» SOURCE RECORDS
#####
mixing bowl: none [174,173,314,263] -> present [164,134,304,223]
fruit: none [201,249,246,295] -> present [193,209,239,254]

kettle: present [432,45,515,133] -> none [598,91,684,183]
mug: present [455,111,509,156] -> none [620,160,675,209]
#####
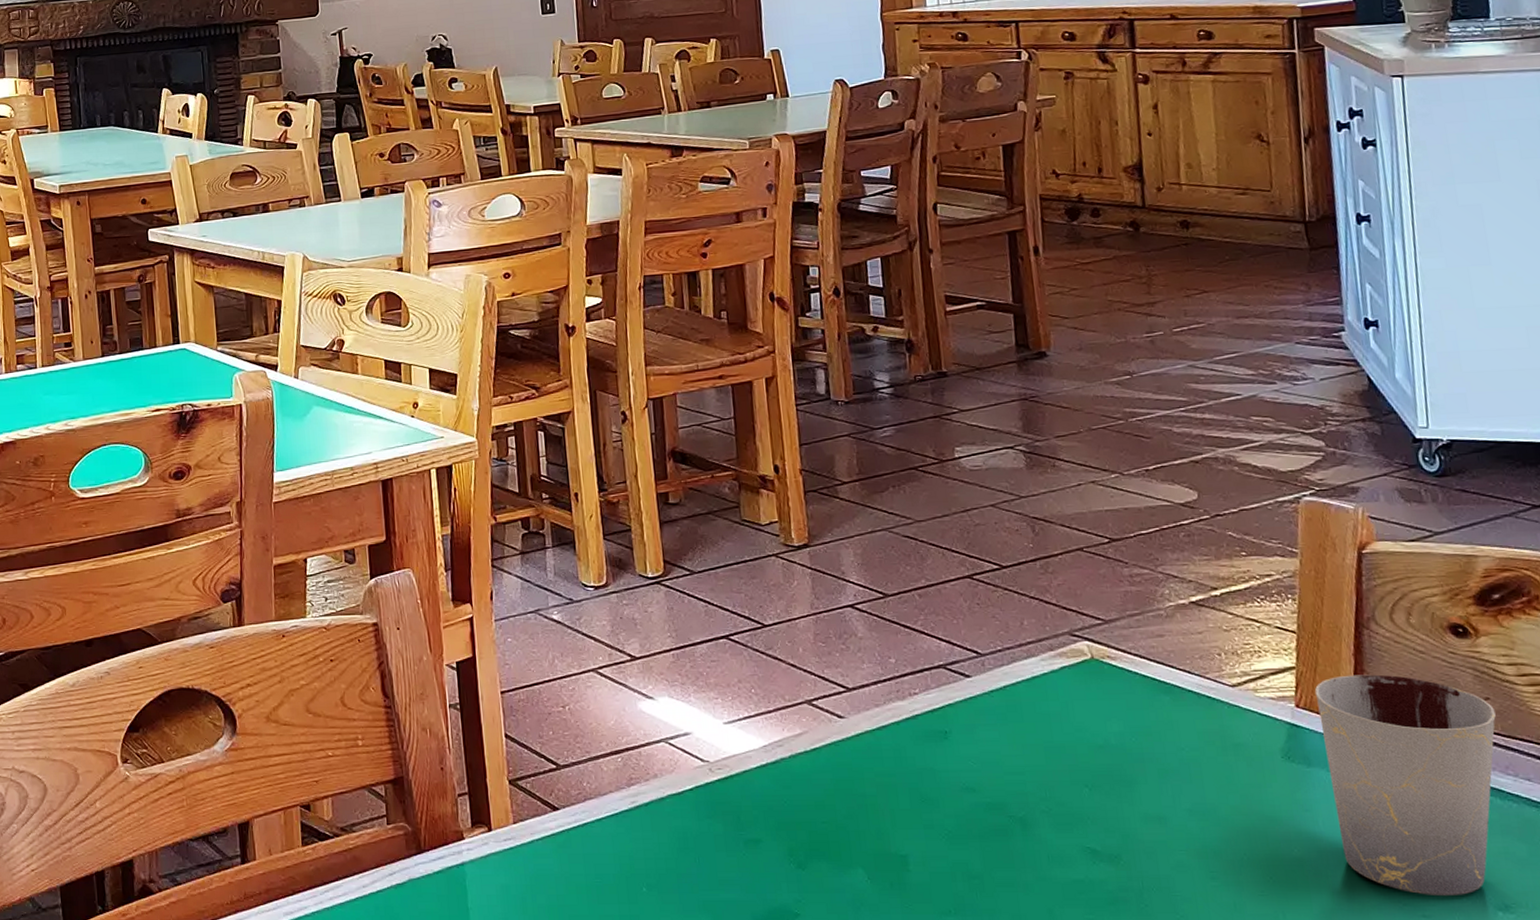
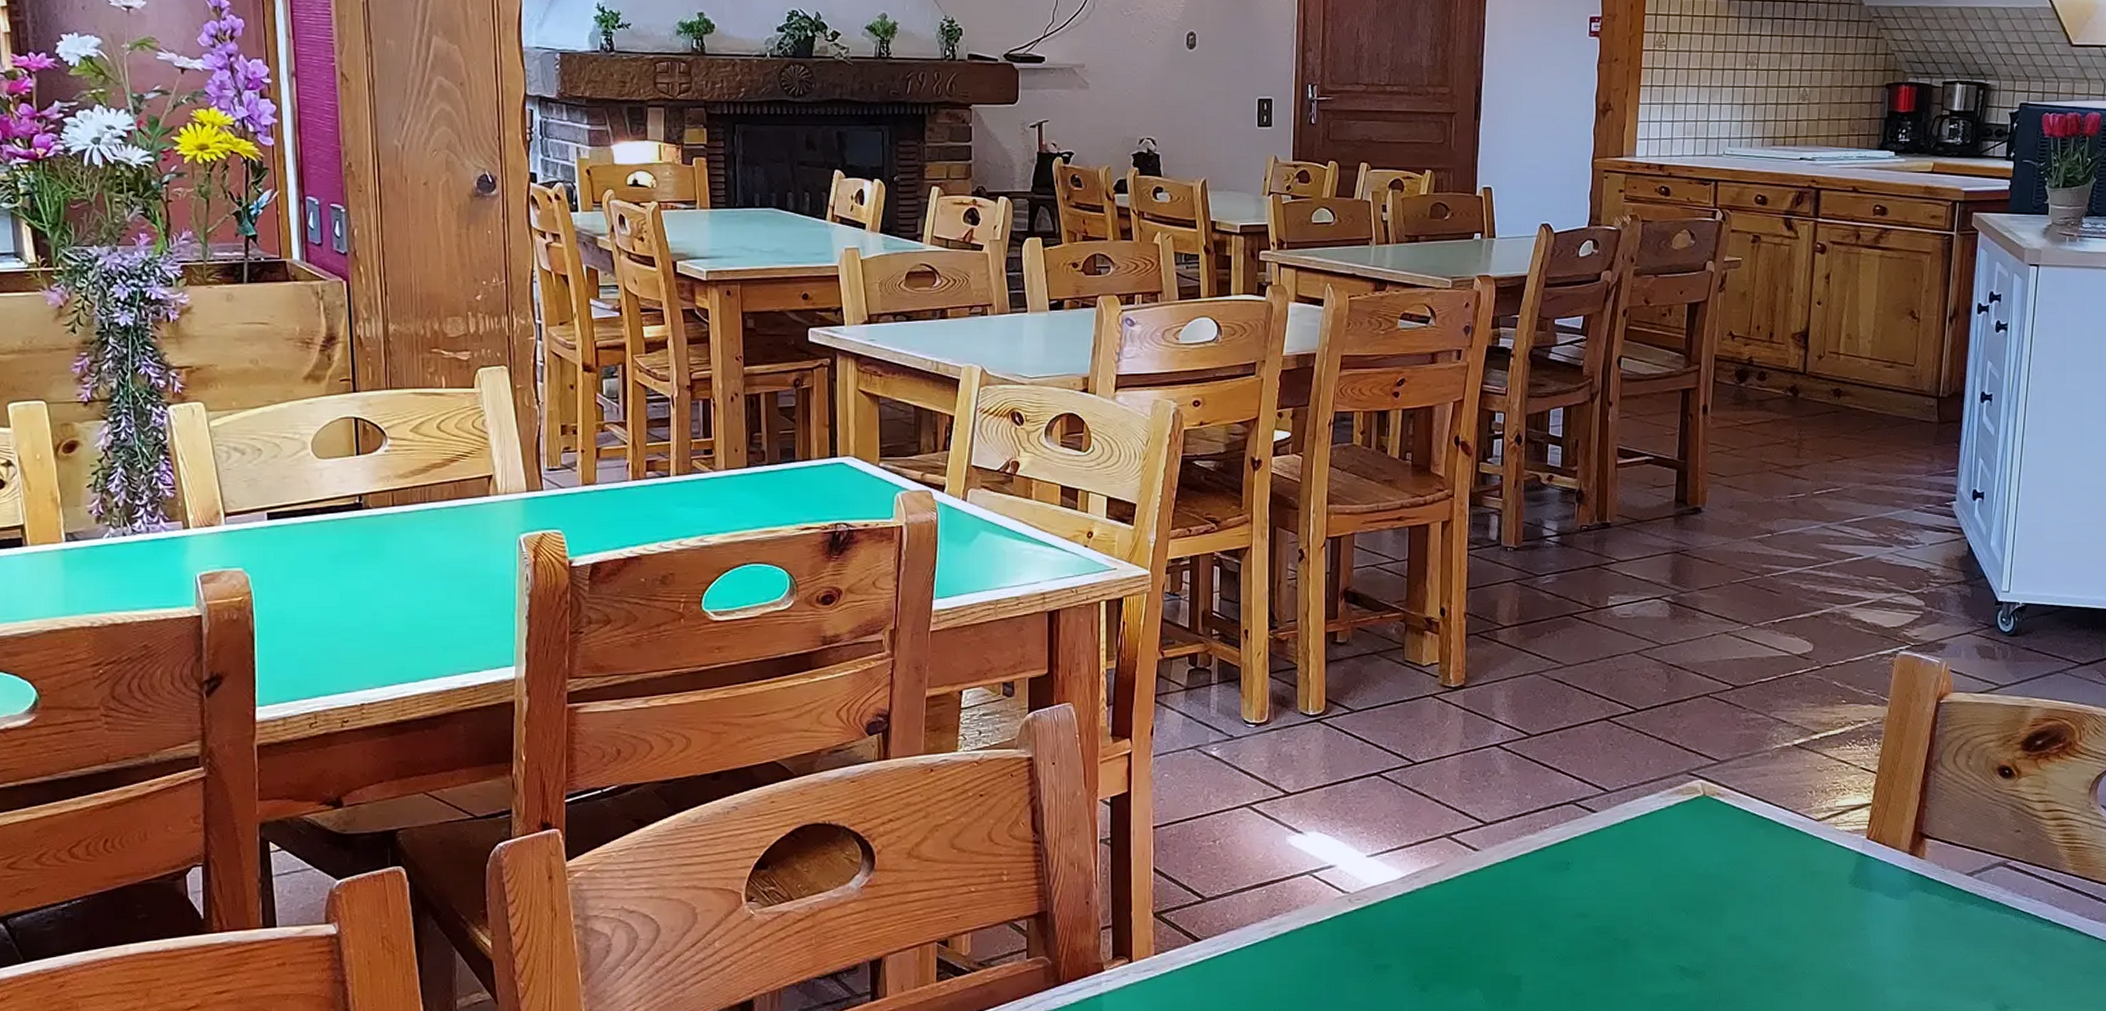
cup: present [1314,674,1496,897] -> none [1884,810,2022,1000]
#####
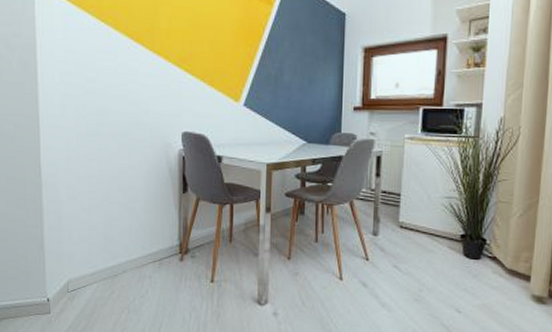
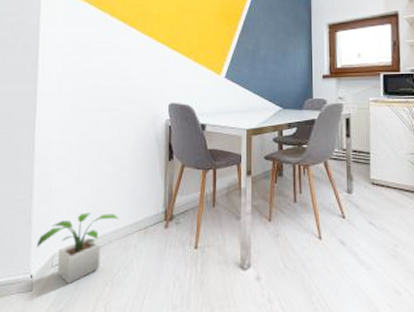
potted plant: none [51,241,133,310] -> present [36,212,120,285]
#####
What you return must be an exact retyping of the lines above starting at the line with "mixing bowl: none" and ending at the line with "mug: present [455,111,509,156]", and nothing besides.

» COMPLETED TASK
mixing bowl: none [174,173,314,263] -> present [164,134,304,223]
fruit: none [201,249,246,295] -> present [193,209,239,254]

kettle: present [432,45,515,133] -> none [598,91,684,183]
mug: present [455,111,509,156] -> none [620,160,675,209]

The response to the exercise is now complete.